▶ _MATERIAL TO PROCESS_
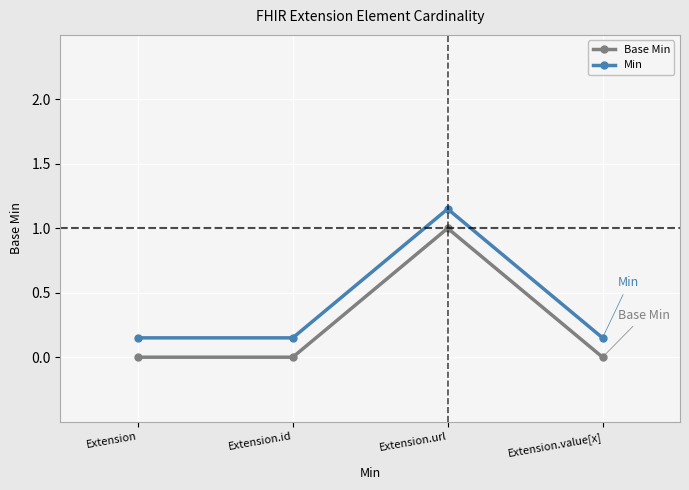

Is the value of Base Min at Extension.value[x] greater than the value of Min at Extension.url?

No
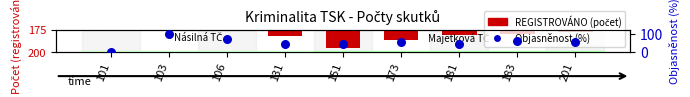

At how many categories does at least one series exceed -73?

9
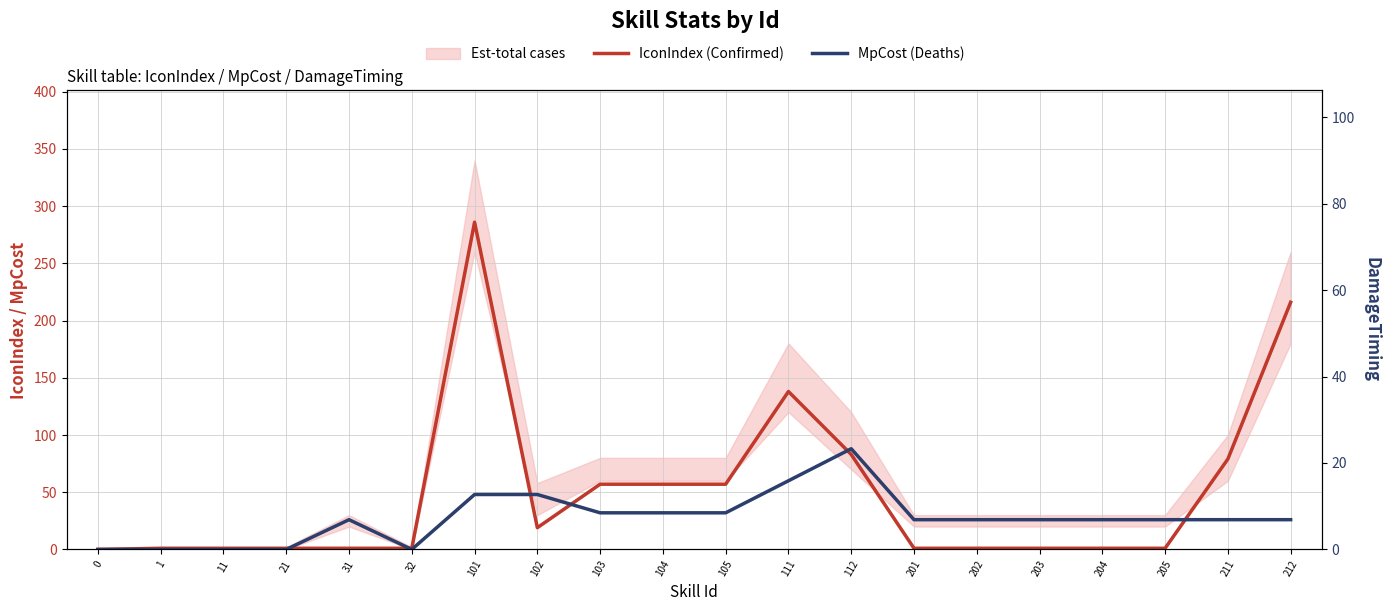

True or false: MpCost (Deaths) and IconIndex (Confirmed) intersect in this chart.

True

▶ _PROBLEM DETAILS_
Reproduce the whole listing above word for word, leaving out the pictures.

▶ _RESULT BELOW_
Is the value of Base Min at Extension.value[x] greater than the value of Min at Extension.url?

No

At how many categories does at least one series exceed -73?

9

True or false: MpCost (Deaths) and IconIndex (Confirmed) intersect in this chart.

True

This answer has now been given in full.